EXERCISE DESCRIPTION:
Which lines in the data below contain the word "down"? Copy each of them.

#### DATA FOR THE TASK ####

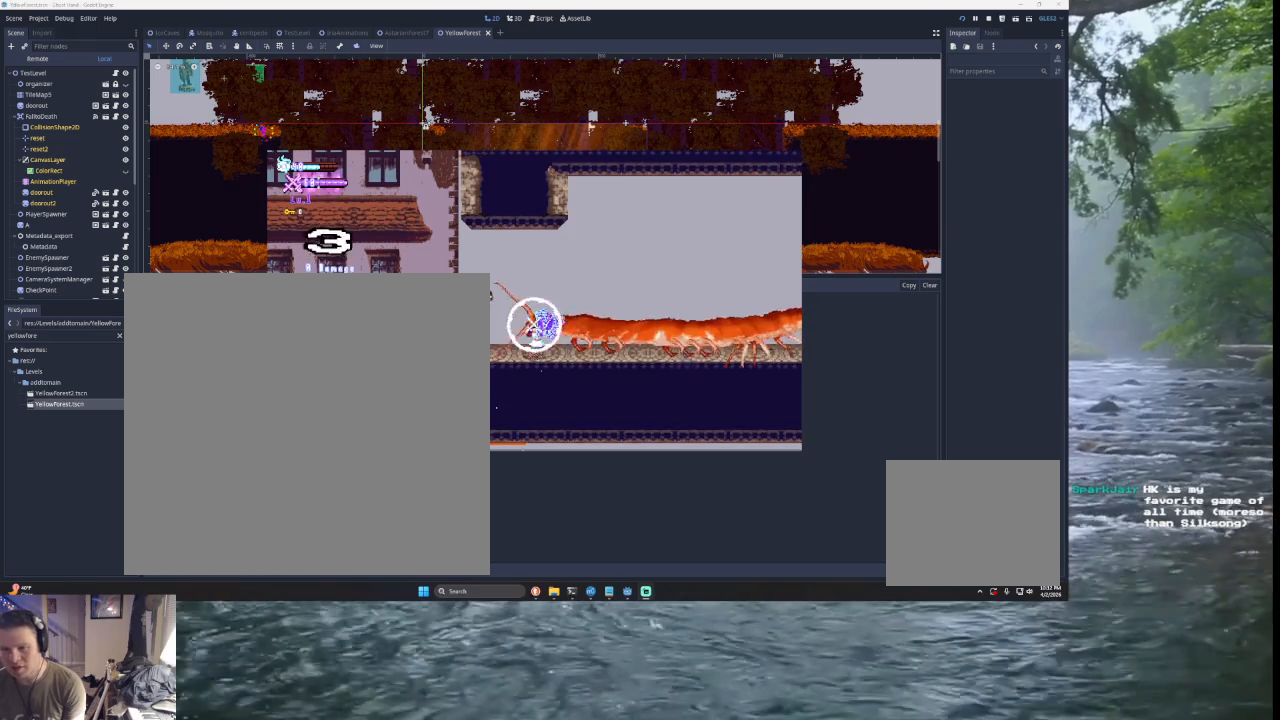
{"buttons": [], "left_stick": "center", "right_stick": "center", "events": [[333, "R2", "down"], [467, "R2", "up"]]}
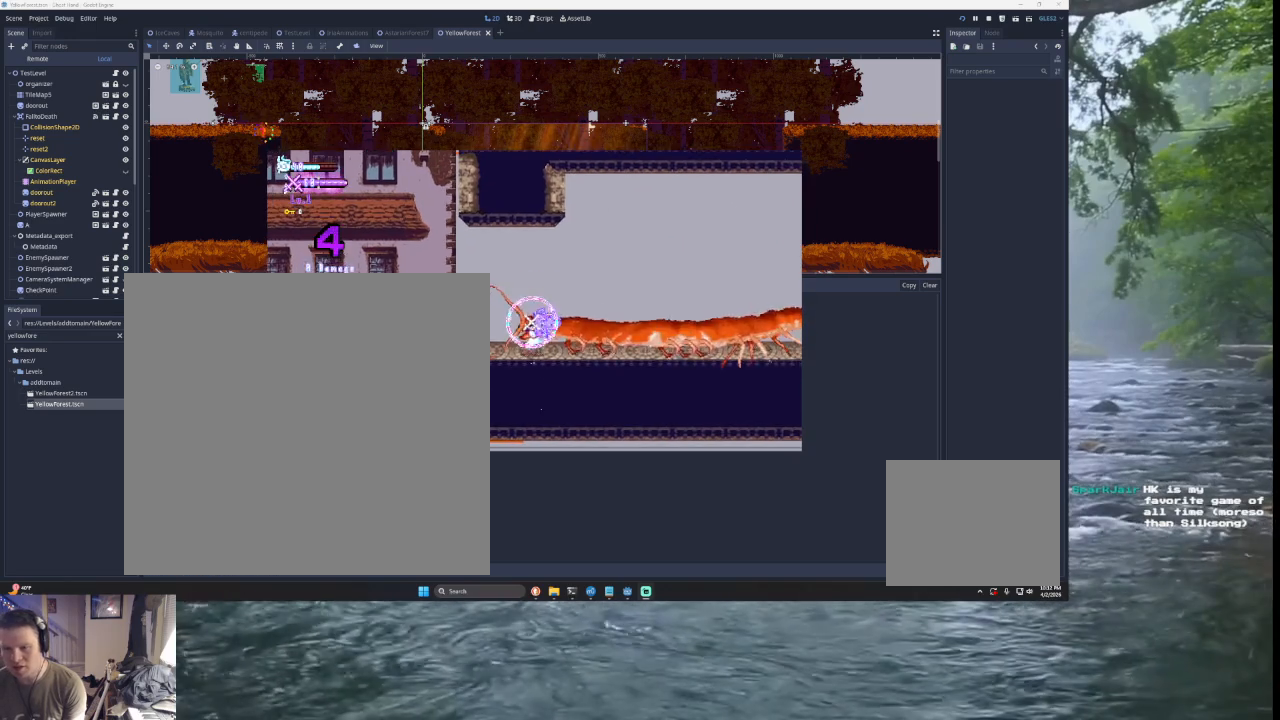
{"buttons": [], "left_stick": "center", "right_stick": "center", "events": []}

####
#### DATA FOR THE TASK ####

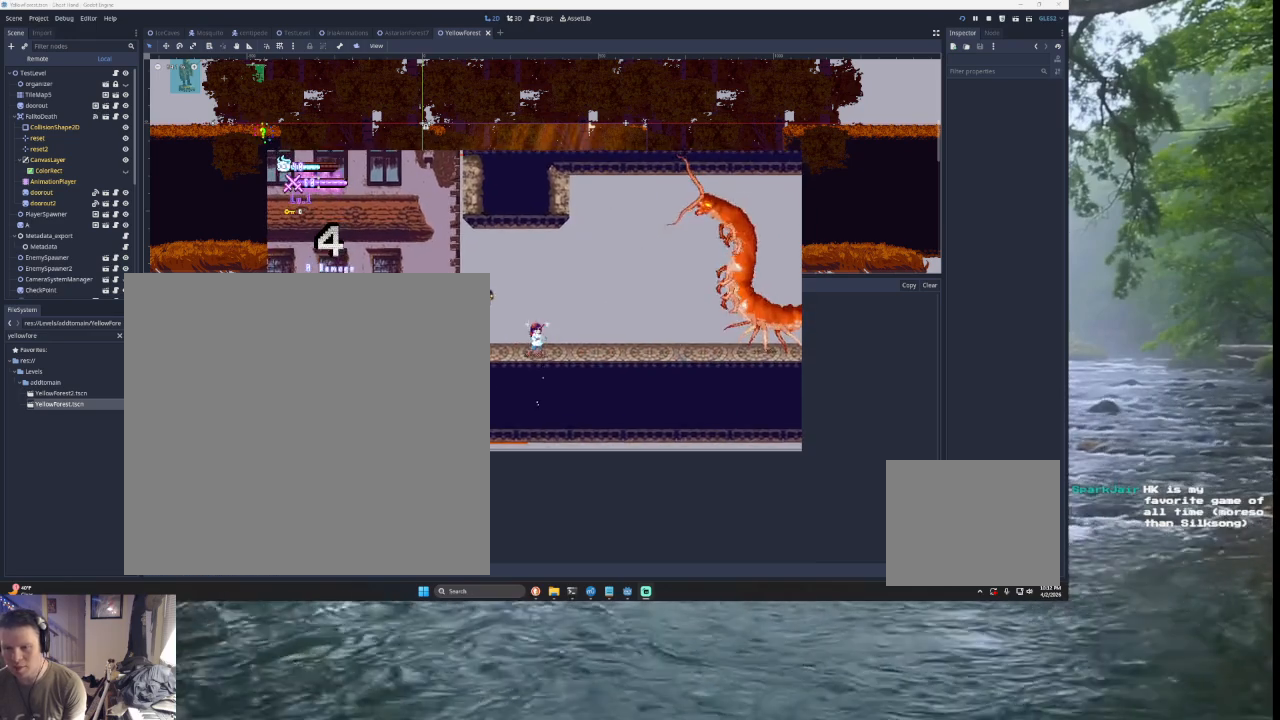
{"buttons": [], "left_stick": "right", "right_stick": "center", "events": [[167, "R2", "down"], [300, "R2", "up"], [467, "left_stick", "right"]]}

####

OUTPUT OF THE TASK:
{"buttons": [], "left_stick": "center", "right_stick": "center", "events": [[333, "R2", "down"], [467, "R2", "up"]]}
{"buttons": [], "left_stick": "right", "right_stick": "center", "events": [[167, "R2", "down"], [300, "R2", "up"], [467, "left_stick", "right"]]}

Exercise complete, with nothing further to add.